The ad claims the network has members in more than 120 countries.

“You’ll be able to network with very successful businessmen worldwide. Our parents and grandparents told us that success in life is largely based on not what you know but who you know. In GIN we say it a little different: It’s who knows you. And as a GIN member other GIN members will know you,” the ad’s narrator gushes with a British accent.

Global Information Network makes club members take an oath to never criticize their peers, making them “the perfect fraud victims for Hardaway,” who defrauded more than 100 of them, the SEC says in the lawsuit.

It claims that from 2010 to 2016 Hardaway raised $4.7 million through a barrage of emails promising investors who bought preferred shares in Hardaway Net-Works that after the company’s “ever-impending” initial public offering they could sell the stock for massive profits.

Hardaway has a journalism degree from Louisiana State University, but has never registered with the SEC. He also lured investors with a series of fraudulent “limited-time” offers, the SEC says.

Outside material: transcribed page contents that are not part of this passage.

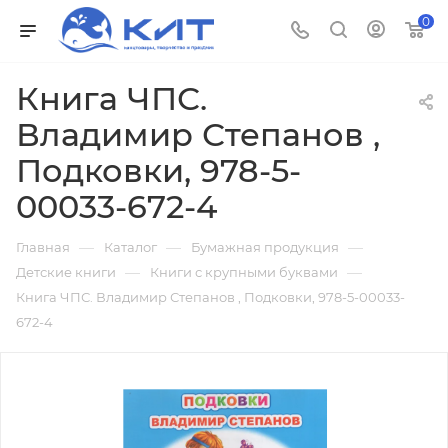
0
Книга ЧПС.
Владимир Степанов ,
Подковки, 978-5-
00033-672-4
—
—
—
Главная
Каталог
Бумажная продукция
—
—
Детские книги
Книги с крупными буквами
Книга ЧПС. Владимир Степанов , Подковки, 978-5-00033-
672-4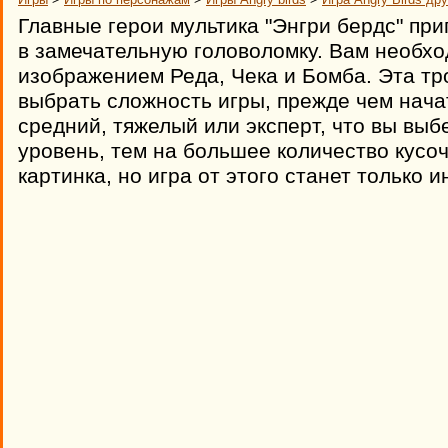
Главные герои мультика "Энгри бердс" при
в замечательную головоломку. Вам необхо
изображением Реда, Чека и Бомба. Эта тр
выбрать сложность игры, прежде чем начат
средний, тяжелый или эксперт, что вы вы
уровень, тем на большее количество кусоч
картинка, но игра от этого станет только 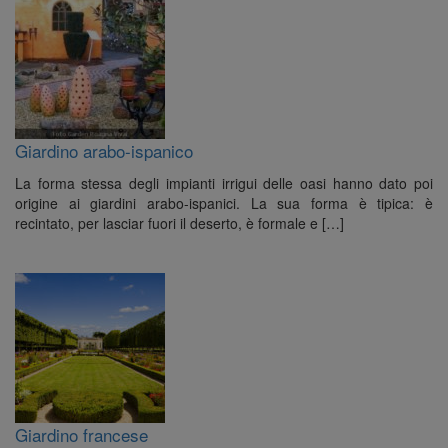
Giardino arabo-ispanico
La forma stessa degli impianti irrigui delle oasi hanno dato poi
origine ai giardini arabo-ispanici. La sua forma è tipica: è
recintato, per lasciar fuori il deserto, è formale e […]
Giardino francese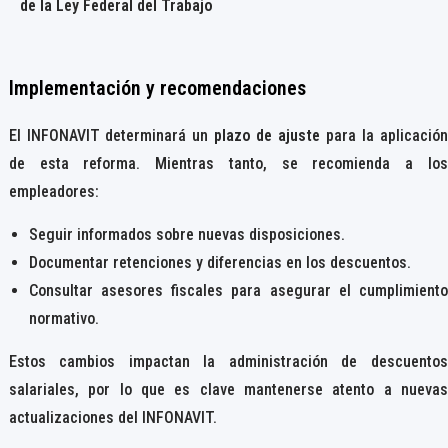
de la Ley Federal del Trabajo
Implementación y recomendaciones
El INFONAVIT determinará un
plazo de ajuste
para la aplicación
de esta reforma. Mientras tanto, se recomienda a los
empleadores:
Seguir informados sobre nuevas disposiciones.
Documentar retenciones y diferencias en los descuentos.
Consultar asesores fiscales para asegurar el cumplimiento
normativo.
Estos cambios impactan la administración de descuentos
salariales, por lo que es clave mantenerse atento a nuevas
actualizaciones del INFONAVIT.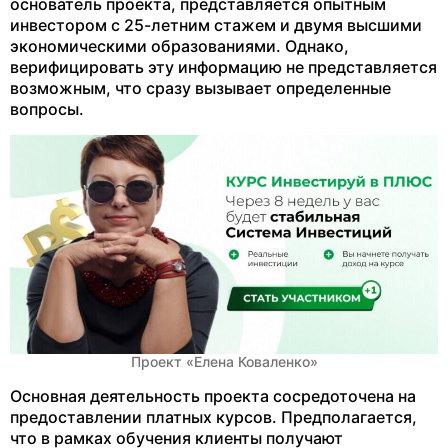
основатель проекта, представляется опытным
инвестором с 25-летним стажем и двумя высшими
экономическими образованиями. Однако,
верифицировать эту информацию не представляется
возможным, что сразу вызывает определенные
вопросы.
Проект «Елена Коваленко»
Основная деятельность проекта сосредоточена на
предоставлении платных курсов. Предполагается,
что в рамках обучения клиенты получают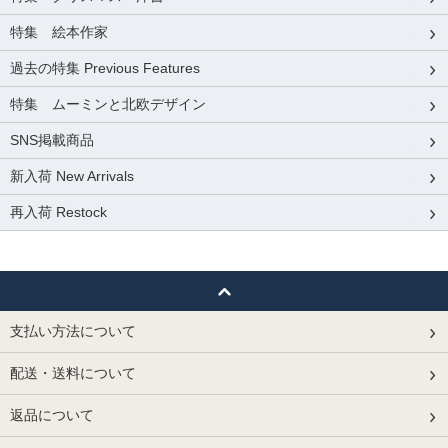
特集 絵本作家
過去の特集 Previous Features
特集 ムーミンと北欧デザイン
SNS掲載商品
新入荷 New Arrivals
再入荷 Restock
支払い方法について
配送・送料について
返品について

“Hardaway told investors that if they invested within certain specified time periods, their preferred shares would be convertible to a certain number of post-IPO common stock shares. This ratio ranged from 1:3 to 1:6,” the complaint states.

“In addition, as early as June 2011, Hardaway started a ‘matching program.’ He promised investors in the program an ‘equivalent’ number of shares in ‘every company HNW acquires during the next five years.’”

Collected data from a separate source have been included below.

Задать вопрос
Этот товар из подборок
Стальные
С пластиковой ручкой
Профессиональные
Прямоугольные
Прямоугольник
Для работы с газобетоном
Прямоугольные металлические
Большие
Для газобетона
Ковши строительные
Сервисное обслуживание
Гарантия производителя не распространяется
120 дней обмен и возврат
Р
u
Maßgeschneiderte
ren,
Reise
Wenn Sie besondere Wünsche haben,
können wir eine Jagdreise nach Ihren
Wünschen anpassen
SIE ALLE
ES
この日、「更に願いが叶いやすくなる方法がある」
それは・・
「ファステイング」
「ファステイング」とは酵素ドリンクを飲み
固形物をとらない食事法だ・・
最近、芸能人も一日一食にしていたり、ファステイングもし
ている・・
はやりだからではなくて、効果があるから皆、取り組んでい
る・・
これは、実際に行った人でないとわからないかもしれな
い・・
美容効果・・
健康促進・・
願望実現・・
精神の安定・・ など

The SEC says that although Hardaway Net-Works did contract in 2010 and 2011 to provide internet and IT services for a few Houston hotels, the business was an abject failure because Hardaway helped himself to its money while making questionable investments.

“In truth, HNW barely had a pulse,” the SEC says in the complaint. “From 2010-16, HNW's total revenue was a meager $24,812 from only a handful of customers. By comparison, it had total expenses of approximately $5 million during the same period — over 200 times revenues. Nearly $2 million of these expenses went to fund Hardaway's lifestyle, rather than toward legitimate business expenses. These payments took the form of both salary and ‘expense reimbursements.’ Hardaway concealed from investors both HNW's awful financial state and his misuse of funds.”

Among the goodies that stuck to his fingers, the SEC says, were $924,000 in salary, $285,000 on travel and hotel fees for European vacations and trips to Global Information Network conferences, $50,000 for a movie production, $137,500 in private equity, $95,000 on foreign currency trading, $64,000 in “loans,” more than $210,000 on personal items in credit card purchases, and $116,000 from 505 ATM withdrawals.

The SEC seeks disgorgement, restitution, penalties for violations of the Exchange Act and Securities Act and an injunction barring Hardaway from being an officer or director of any company that issues SEC-registered securities.